The researchers are curious about the following questions; use \(\chi^2\) tests to answer them appropriately. For each, don’t forget to also state your null and alternative hypotheses, as well as your conclusion about whether you support or reject the null.

Is each species equally likely to be encountered across years (NYears)?
Does each species have an equal high count (MaxN)?

9.3.2 Bicycle counts: Time of day

We are going to revisit the bicycle data of Weber (2019) to examine two different temporal patterns in bridge use.

One question that the authors had was whether equal numbers of people use the bridge at different times of day between 8:00 and 17:00 on March 31st.

First, run the following to load the whole dataset.

bicycles <- read_csv("https://zenodo.org/records/2648564/files/Fremont_Bridge_Hourly_Bicycle_Counts_by_Month_October_2012_to_present.csv")

Rows: 56904 Columns: 3
── Column specification ────────────────────────────────────────────────────────
Delimiter: ","
chr (1): Date
dbl (2): Fremont Bridge East Sidewalk, Fremont Bridge West Sidewalk

ℹ Use `spec()` to retrieve the full column specification for this data.
ℹ Specify the column types or set `show_col_types = FALSE` to quiet this message.

bicycles <- bicycles |> 
  # convert to data frame
  as.data.frame() |> 
  # convert to date format
  mutate(Date = as.POSIXct(Date, format = "%m/%d/%Y %I:%M:%S %p")) |> 
  #subset to March 30-31, 2019
  filter(year(Date) == 2019) |> 
  filter(month(Date) == 3) |> 
  filter(day(Date) == 30 | day(Date) == 31)

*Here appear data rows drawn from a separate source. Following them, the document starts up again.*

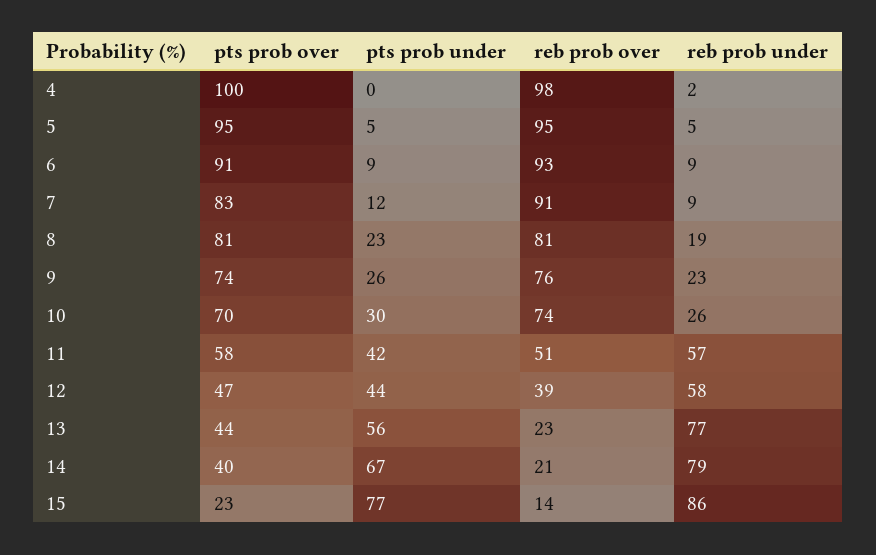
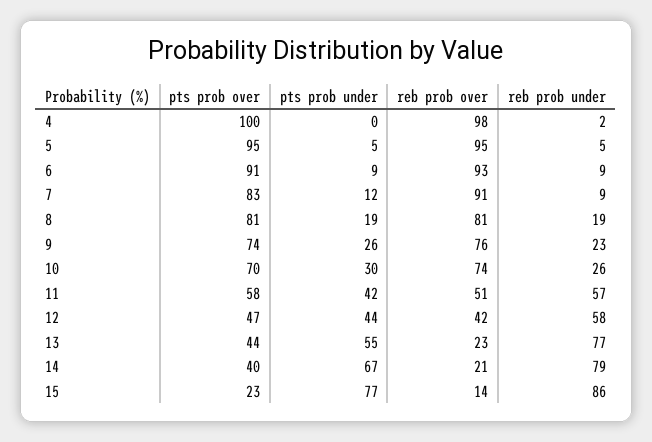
pts prob under, 8: 23 -> 19
reb prob over, 12: 39 -> 42
pts prob under, 13: 56 -> 55

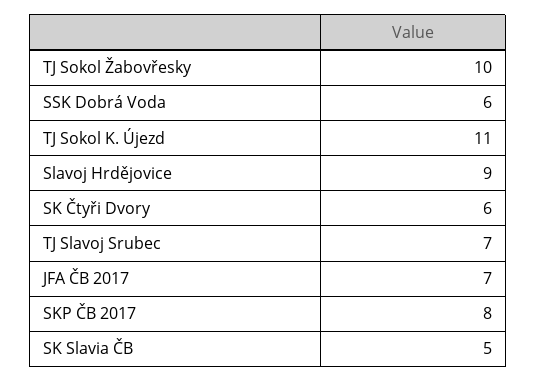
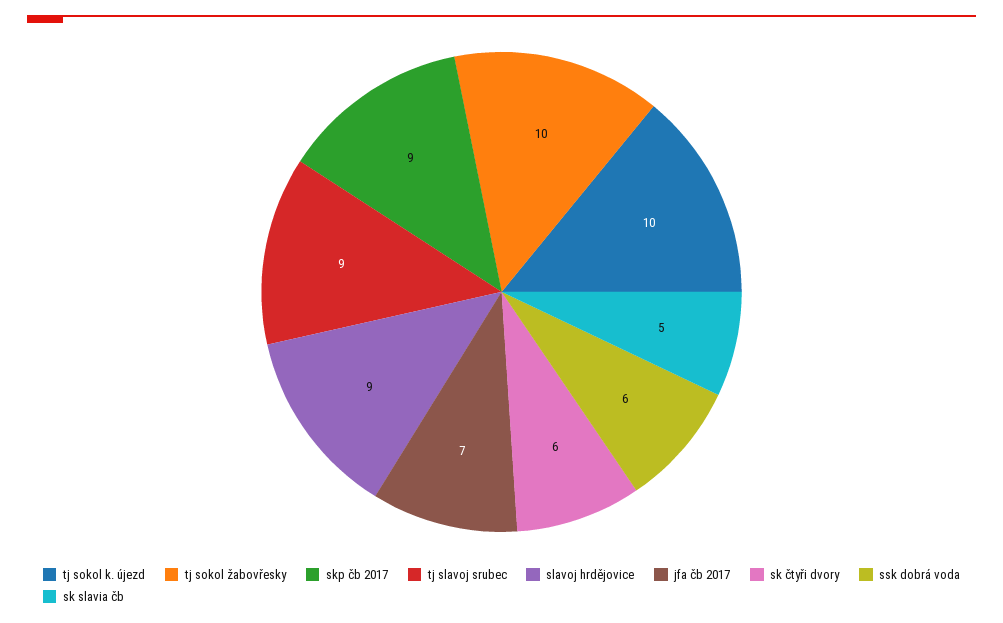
TJ Sokol K. Újezd: 11 -> 10
TJ Slavoj Srubec: 7 -> 9
SKP ČB 2017: 8 -> 9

Next, we will isolate the data of interest for 8:00 and 17:00 on March 31st.

march_31 <- bicycles |> 
  filter(day(Date) == 31) |> 
  filter(hour(Date) > 7 & hour(Date) < 18)

Using a \(\chi^2\) test, determine if the bicycle counts are the same for each hour in the march_31 object for Eastbound traffic, for Westbound traffic, and for comparing Eastbound and Westbound traffic. Please list your null hypothesis, alternative hypothesis, and your conclusions.

9.3.3 Bicycles: Date

The researchers are also curious if the rate of bicyclists crossing the bridge were the same on March 30 and March 31 in 2019 between 8:00-17:00 for eastbound traffic. First, we will create a new comparative data frame. Note how to do this, as you may have to do something similar on an exam.

march_30 <- bicycles |> 
  filter(day(Date) == 30) |> 
  filter(hour(Date) > 7 & hour(Date) < 18)

# combine data frame by hour

# convert dates to hours
march_30 <- march_30 |> 
  select(-`Fremont Bridge West Sidewalk`) |> 
  mutate(Date = hour(Date)) |> 
  rename("March 30" = `Fremont Bridge East Sidewalk`)

date_compare_data <- march_31 |>  
  select(-`Fremont Bridge West Sidewalk`) |> 
  mutate(Date = hour(Date)) |> 
  rename("March 31" = `Fremont Bridge East Sidewalk`) |> 
  # combine data frames
  full_join(march_30, by = "Date") |> 
  rename("Hour" = Date)

Perform your \(\chi^2\) test to compare these dates. Don’t forget your null hypothesis, alternative hypothesis, and conclusion.